Suggerisco come strumento valido nel far questo il ricorso alla preghiera, come il “locus” in cui si incontra la sete di Dio con la sete dell’uomo. Quando dico “preghiera”, infatti, non mi riferisco al far ricorso a delle “formule” in particolare! Per me la preghiera è mirabilmente espressa dall’icona evangelica che racconta dell’incontro di Gesù con la samaritana al pozzo di Sicar (Gv 4,1-42). In quell’incontro è Gesù che prende per primo la parola; soltanto in seconda battuta, come risposta potremmo dire, prende la parola la donna! Ebbene, nel pit stop della nostra vita siamo chiamati a “sintonizzarci” bene con un Dio che desidera comunicarci tutto il suo amore … la nostra sarà una consequenziale risposta a questo amore mediante un atto di affidamento.

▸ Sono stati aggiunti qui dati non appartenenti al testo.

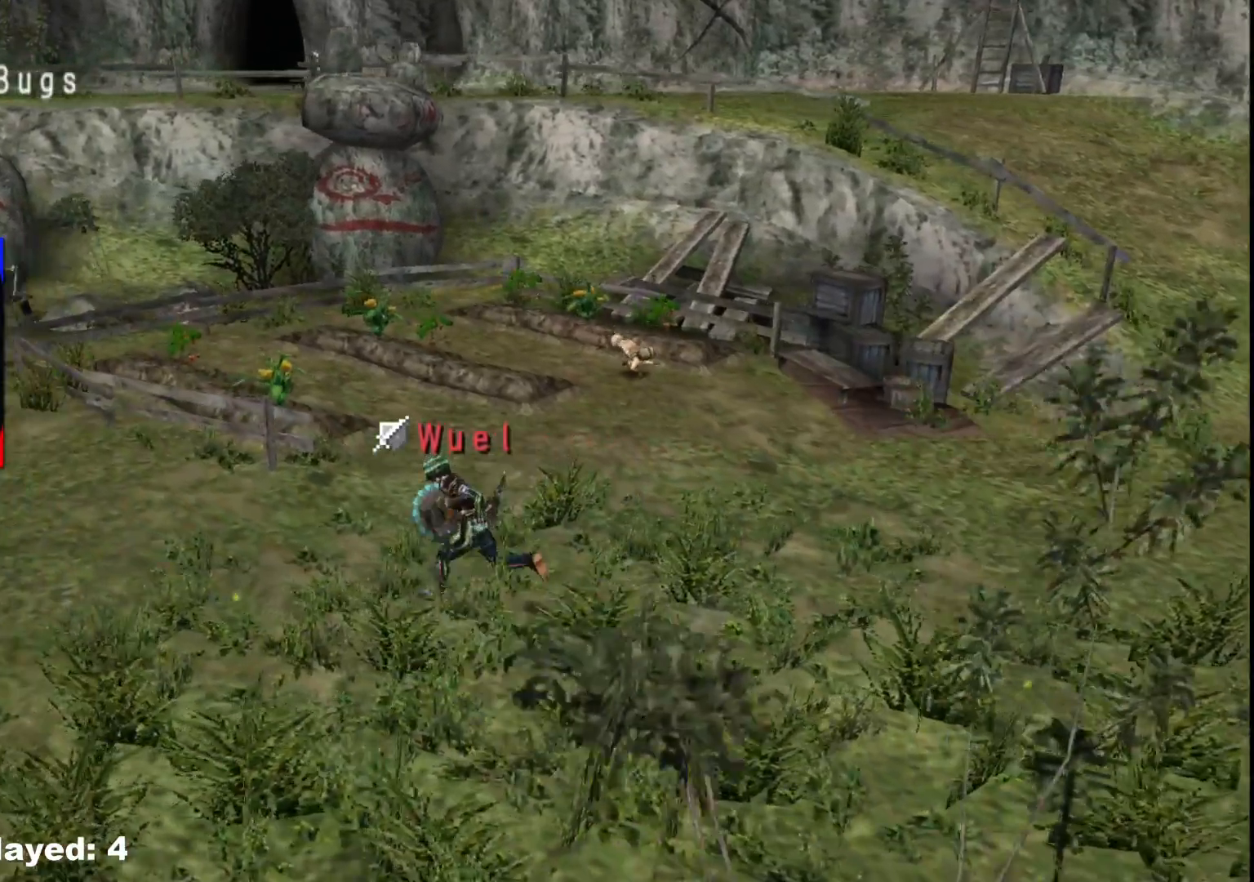
{"dt_ms": 500, "buttons": [], "left_stick": "up-left", "right_stick": "center", "events": [[50, "left_stick", "up-left"]]}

Il richiamo ad Isaia è solo un ulteriore incoraggiamento all’uomo per ribadire che è Lui, il Signore Gesù, che si è già messo in cerca di noi e attende soltanto un cenno della nostra apertura nei suoi confronti … uno spiraglio del nostro cuore … per entrare e ricolmarci di luce, di pace, di amore …

S.B.: Qui potremmo non finire mai… “Solo nella misura in cui riusciremo a coltivare e far crescere l’incontro e la relazione col Signore Gesù, attraverso l’ascolto della sua Parola di salvezza e la condivisione della fede all’interno della comunità ecclesiale, saremo in grado di sperimentare quella conversione che, nella vita cristiana, segna ogni istante dell’esistenza, nell’incessante bisogno di ritornare e ricominciare”. Il senso di queste parole?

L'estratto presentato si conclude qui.